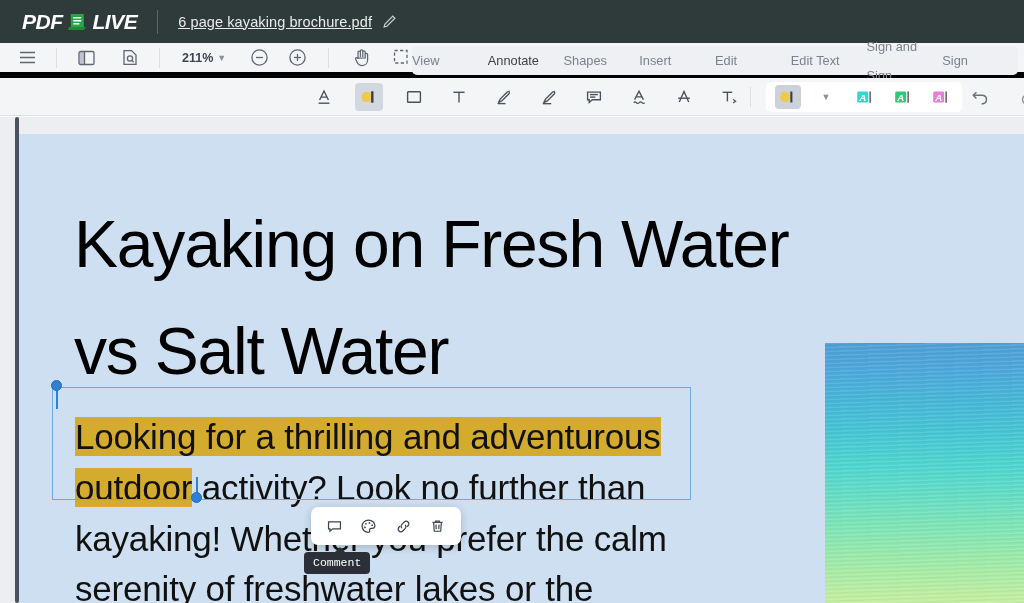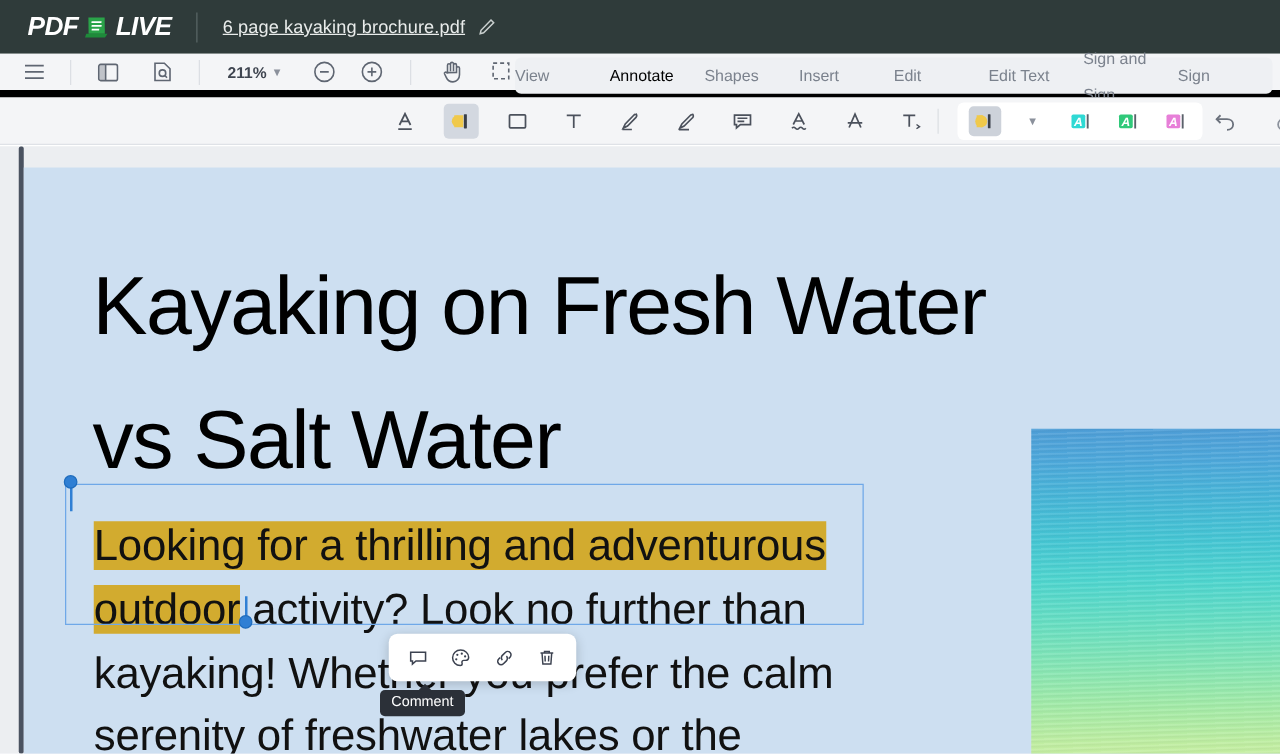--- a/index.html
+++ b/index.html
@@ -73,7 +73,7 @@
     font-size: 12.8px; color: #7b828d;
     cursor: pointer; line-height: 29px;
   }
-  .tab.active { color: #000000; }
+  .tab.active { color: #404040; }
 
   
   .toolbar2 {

- **WHAT NEEDS TO BE DONE**
When a line of the records holds the word "active", copy that line.

- **FINAL ANSWER**
-  .tab.active { color: #000000; }
+  .tab.active { color: #404040; }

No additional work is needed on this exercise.